Discussion Overview
The discussion revolves around obtaining the prediction distribution of the response variable in a generalized linear model (GLM). Participants explore methods for estimating prediction intervals and the associated uncertainties, focusing on simulation techniques and the specifics of model parameters.
Discussion Character
- Exploratory, Technical explanation, Debate/contested
Main Points Raised
- One participant seeks assistance with the simulation procedure for obtaining prediction uncertainty in a GLM.
- Another participant inquires about the specific GLM model being used, including the distributions and link functions involved.
- A participant mentions using a Gamma distribution with a reciprocal link function and questions whether the simulation procedure is applicable to other distribution-link function pairs.
- There is a discussion about whether the goal is to estimate parameters from data or to simulate specific distributions to derive parameters like mean and variance.
- A participant clarifies that estimating the response variable involves measuring the mean related to the link function and estimating coefficients for predictors, suggesting the use of matrix algebra and iterative techniques.

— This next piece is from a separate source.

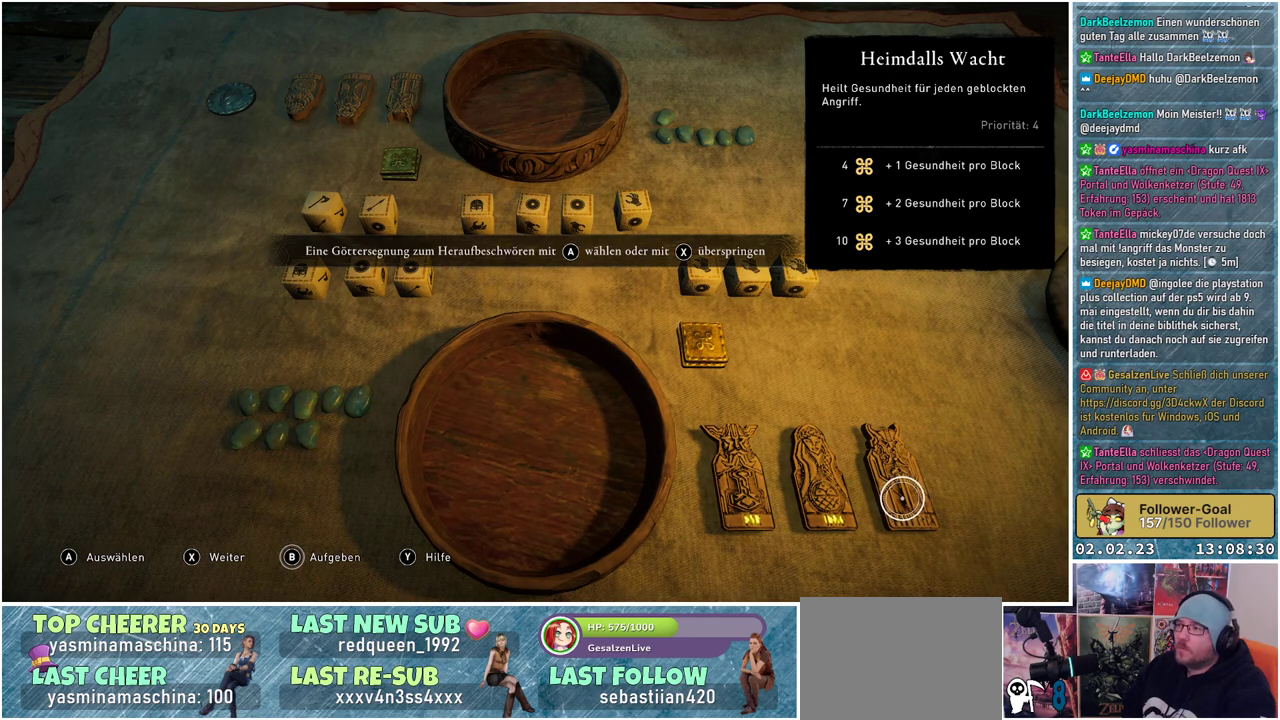
{"buttons": [], "left_stick": "center", "right_stick": "center", "events": []}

- Another participant notes the importance of having already decided on constraints for the response variable in terms of its distribution and link function.
Areas of Agreement / Disagreement
The discussion contains multiple viewpoints regarding the simulation procedures and the specifics of GLM modeling, with no consensus reached on the best approach or methodology.
Contextual Notes
Participants express uncertainty about the standard analytical forms for various distribution-link function pairs and the specific procedures for obtaining prediction intervals.